When the Russians first invaded Bucha, a team of volunteers risked their lives collecting bodies and delivering them to the local morgue. After ten days, with the morgue at capacity and lacking refrigeration, residents dug a mass grave behind a local Orthodox church. As corpses piled up, a tractor covered them with earth. When the first grave was full, a second was excavated, and then a third. I visited the church the day after I met Iryna Havryliuk. Bulky black bags were still heaped in the third pit, and limbs protruded from the mud. The priest, Father Andrii Halavin, was in the nave, repairing windows shattered by projectiles. “It’s not just here,” he told me. “People are buried all over Bucha.”’


‘Another elderly woman, who lived alone in Bucha, had recounted begging for her life when Russian soldiers burst into her house one day. “I never would have imagined that, at seventy, I would have to get on my knees before a nineteen-year-old bastard,” she’d told me. Echoing the residents of Trostyanets, she and others described the occupiers less as fearsome, battle-hardened butchers than as capriciously homicidal youth. At a high school not far from Ivana-Franka Street, crushed beer cans surrounded former artillery positions. The principal’s office had been trashed. A Russian soldier had used a rubber stamp to painstakingly imprint the outline of a phallus on the wall.’

Read the article here.

The success of Ukrainian resistance – till now – was possible because of the help of Western secret services. Most weapons started pouring in after it became clear that they would not fall right away into the hands of Russian soldiers.
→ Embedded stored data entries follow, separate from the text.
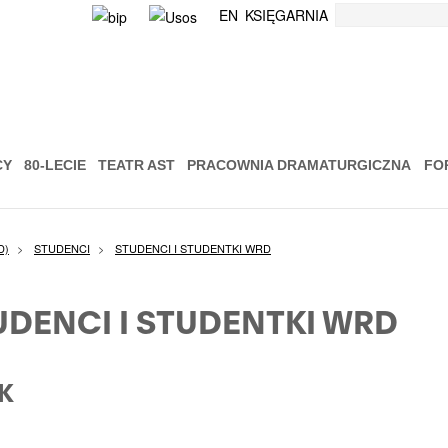
Szukaj
EN
KSIĘGARNIA
CY
80-LECIE
TEATR AST
PRACOWNIA DRAMATURGICZNA
FO
D)
STUDENCI
STUDENCI I STUDENTKI WRD
UDENCI I STUDENTKI WRD
OK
Most of the Ukrainian population appeared to be willing to actively resist the occupiers, even when this meant dying for Ukraine. The idea that the armies of the future and the present are only professional armies might not be true.

The moral and the training of the Russian soldiers appeared to be extremely low.

A soldier who came to loot not only commits war crimes, but he is also probably not such a good soldier. Having said this, it’s difficult not to feel pity for those Russian kids. Not knowing what the hell they are fighting and dying for.